- Interactive map of 19 Mayıs Tunnel 19 Mayıs Tüneli

Overview
- Location: Havza, Samsun Province
- Coordinates: 40°55′13″N 35°38′35″E﻿ / ﻿40.92028°N 35.64306°E 19 Mayıs Tunnel Location of 19 Mayıs Tunnel in Turkey
- Status: Operational
- Route: D.795 E95

Operation
- Work began: 2005
- Constructed: Fermanoğlu Construction Company
- Opened: February 15, 2009; 17 years ago
- Operator: General Directorate of Highways
- Traffic: automotive

Technical
- Length: 280 and 260 m (920 and 850 ft)
- No. of lanes: 2 x 2
- Operating speed: 80 km/h (50 mph)

= 19 Mayıs Tunnel =

Highway tunnel in Turkey

19 Mayıs Tunnel (19 Mayıs Tüneli), is a highway tunnel constructed on the Samsun-Çorum highway in Samsun Province, northern Turkey.

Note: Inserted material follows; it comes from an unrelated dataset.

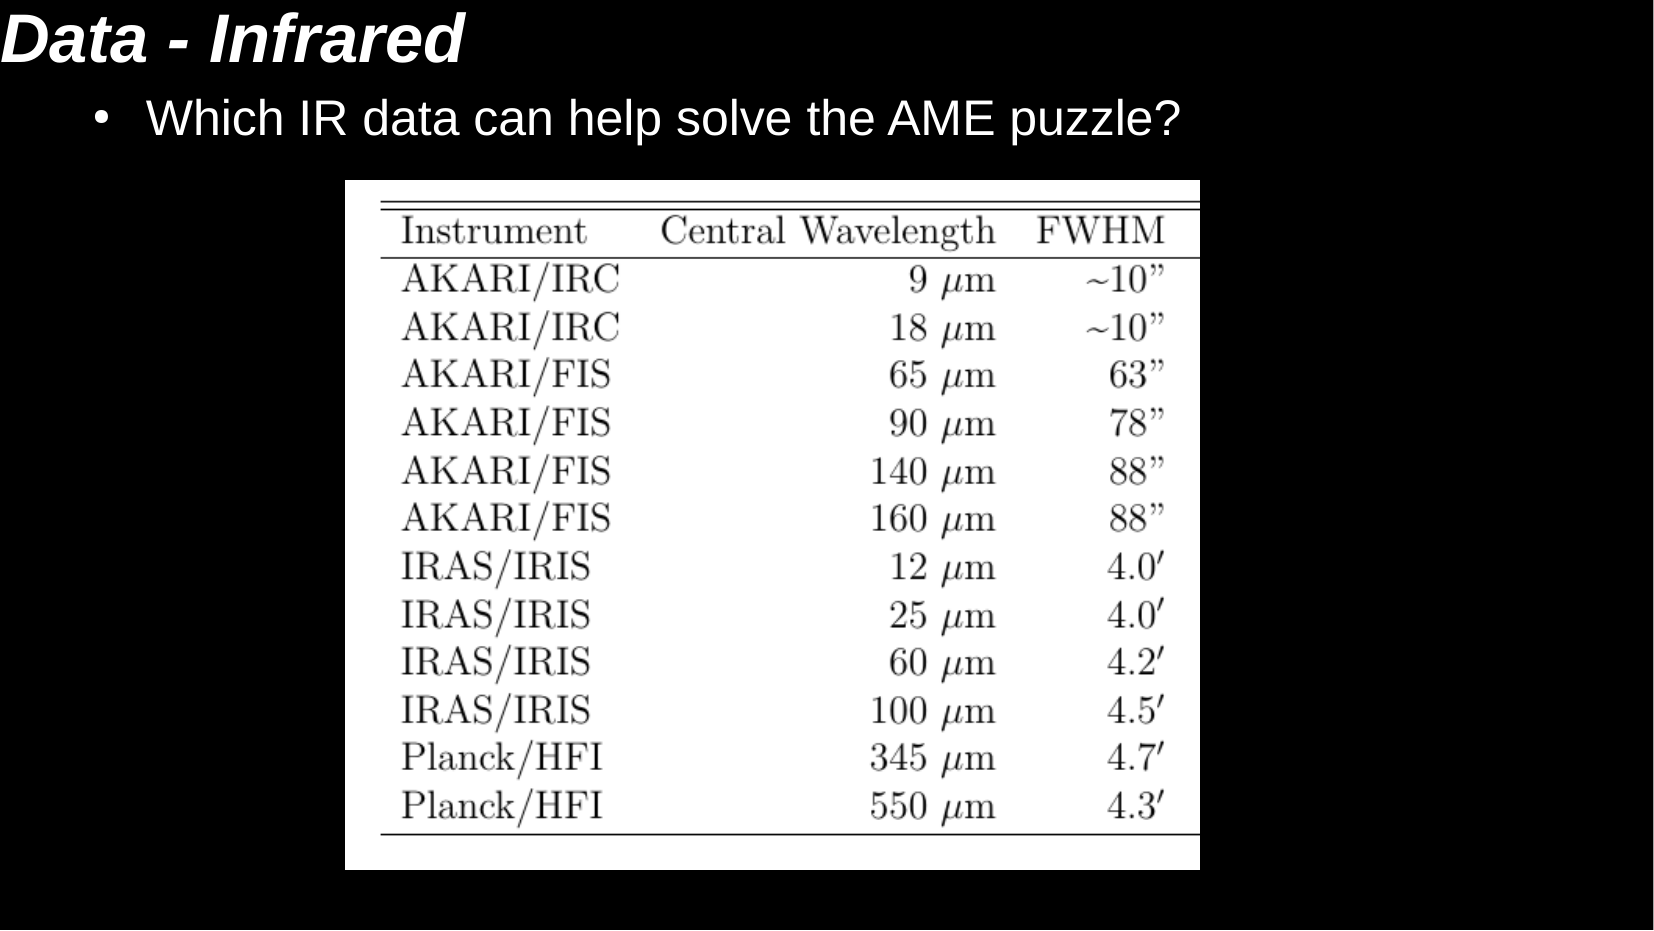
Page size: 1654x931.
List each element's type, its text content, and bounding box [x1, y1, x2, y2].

It is situated near Paşapınarı village of Havza, Samsun. The 280 and 260 m-long twin-tube tunnel carrying two lanes of traffic in each direction is flanked by 845–923 m-long Havza Tunnel in the north and 392–392 m-long Şehzadeler Tunnel in the south on the same highway.

The tunnel was opened to traffic on February 15, 2009 by Turkish Prime Minister Recep Tayyip Erdoğan.